Robert Langh ///Archaeological Excavations of the Budapest History Museum Archive, 2011///
Practically, the task of a Geographical Informational System (GIS) is not only to determinate spatial data, that facilitate perspicuity through means of representation but also to create a tool for effective decision making. In a cultural space of inter-scalable viewpoints, objectivity often appears to be more attractive than a space for imagination; opposite to ‘synthetic reality’ of CGI, GIS is a synthesis of reality. One of the common attributes of the showcased applications is that great volume of cultural content can be accessed unusually fast which is represented in a form of local- system installation. During the exploration of complex data links, a new understanding might emerge about how maps become the most important element of a ‘mashup’ which Manocich explained as the ‘deep remixability’.
Loránd Szécsényi-Nagy ///11 days, 2011///
The Theremin was the first electronic instrument that could be controlled without human touch. Technically, it incorporates two antennas: one controls the pitch, the other the volume. This basic technical framework persuaded the idea to re-apply this and create a novel interface. In ’11 days, 2011' participants can navigate between images with the ‘pitch antenna’ ; whilst the ‘volume antenna’ controls the images light intensity. A pedal, which is connected to this system allows to change the image serials taken by webcameras or scientific cameras at 11 different places on 11 different days.
Loránd Szécsényi-Nagy ///Virtual memory-space, 2011///
This project is based on my personal experiences and childhood memories of Budapest’s cityscape. Places important to me has been scanned with 3D technique and transformed into a 3D space. Although these spaces incorporate errors and incorrect representation of the space because of the limitation of the recording technology, I am using this as an aesthetic tool to highlight how memory and the fragmentation of recollection works in subjective experience.
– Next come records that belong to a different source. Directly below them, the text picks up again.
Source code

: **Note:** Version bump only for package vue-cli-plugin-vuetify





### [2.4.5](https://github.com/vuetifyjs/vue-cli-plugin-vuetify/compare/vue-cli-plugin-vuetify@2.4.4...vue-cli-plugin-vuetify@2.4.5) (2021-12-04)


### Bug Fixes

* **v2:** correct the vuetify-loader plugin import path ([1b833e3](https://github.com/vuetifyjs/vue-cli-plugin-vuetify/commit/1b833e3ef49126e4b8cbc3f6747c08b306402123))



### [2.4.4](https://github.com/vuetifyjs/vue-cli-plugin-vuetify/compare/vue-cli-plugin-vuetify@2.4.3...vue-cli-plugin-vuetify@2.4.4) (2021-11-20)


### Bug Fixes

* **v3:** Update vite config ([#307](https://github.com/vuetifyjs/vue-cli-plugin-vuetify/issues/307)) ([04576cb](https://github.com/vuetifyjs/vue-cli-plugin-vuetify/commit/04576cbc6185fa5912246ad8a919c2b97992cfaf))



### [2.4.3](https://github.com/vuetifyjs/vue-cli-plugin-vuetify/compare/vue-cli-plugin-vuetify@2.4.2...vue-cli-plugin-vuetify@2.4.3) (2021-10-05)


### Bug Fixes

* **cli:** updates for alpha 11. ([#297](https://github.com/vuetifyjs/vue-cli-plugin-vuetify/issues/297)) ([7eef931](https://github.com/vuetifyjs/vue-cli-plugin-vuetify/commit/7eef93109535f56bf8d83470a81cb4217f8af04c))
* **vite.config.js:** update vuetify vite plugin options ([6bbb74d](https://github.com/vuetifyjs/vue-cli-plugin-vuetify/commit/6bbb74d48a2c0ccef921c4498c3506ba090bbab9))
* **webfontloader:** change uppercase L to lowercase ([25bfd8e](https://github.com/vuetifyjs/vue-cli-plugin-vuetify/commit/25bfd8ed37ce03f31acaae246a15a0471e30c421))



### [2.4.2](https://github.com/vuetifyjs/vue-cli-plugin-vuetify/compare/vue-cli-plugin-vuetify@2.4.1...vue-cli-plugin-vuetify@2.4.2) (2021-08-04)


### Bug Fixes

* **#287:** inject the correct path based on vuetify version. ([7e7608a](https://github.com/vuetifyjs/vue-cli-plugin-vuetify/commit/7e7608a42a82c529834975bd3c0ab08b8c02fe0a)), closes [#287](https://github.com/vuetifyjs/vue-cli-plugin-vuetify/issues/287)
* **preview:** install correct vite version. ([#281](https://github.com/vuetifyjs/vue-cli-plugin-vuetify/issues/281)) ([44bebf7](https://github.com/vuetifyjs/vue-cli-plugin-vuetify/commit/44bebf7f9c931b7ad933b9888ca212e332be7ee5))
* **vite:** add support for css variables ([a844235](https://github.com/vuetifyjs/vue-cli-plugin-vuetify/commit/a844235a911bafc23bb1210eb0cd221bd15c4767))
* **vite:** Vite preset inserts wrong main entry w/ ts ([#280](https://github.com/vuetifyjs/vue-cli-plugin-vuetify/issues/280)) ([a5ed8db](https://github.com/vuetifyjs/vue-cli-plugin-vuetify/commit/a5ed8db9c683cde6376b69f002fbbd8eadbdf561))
Kornél Szilágyi and Csaba Vándor ///Cobblestones: weapon of the people! (Oppression Test), 2011 ///
How can you connect a naked data collected from the compression test of a country’s cobblestone with the political tolerance of that particular nation.
Imre Lepsényi ///How Much Is the Soup Going to Cost? 2011///
The German government has decided to close down all its nuclear plants by the year 2022. Provided that the government acts consistently and does not buy nuclear power from neighbouring countries, the question arises as to how it can make up for lost energy or cut back on energy consumption.
‘How Much Is the Soup Going to Cost?’ is a scientific experiment comparing the amount of energy necessary to prepare beef stews based on recipes originating from four different countries in the world. Quantities, conditions and portions were kept strictly consistent across cooking processes.
Is traditional Hungarian beef goulash more economical than Vietnamese Pho Bo?
Is Mexican Caldo de Res more in keeping with modern requirements than French Pot-au-feu?
My work was conceived as a provocation, linking the sensitive topic of the culture of national cuisine to the contemporary issue of energy economics. I knowingly ignored some important aspects, such as transportation costs, climate, as well as local and social factors, in order to stimulate discussion around these questions.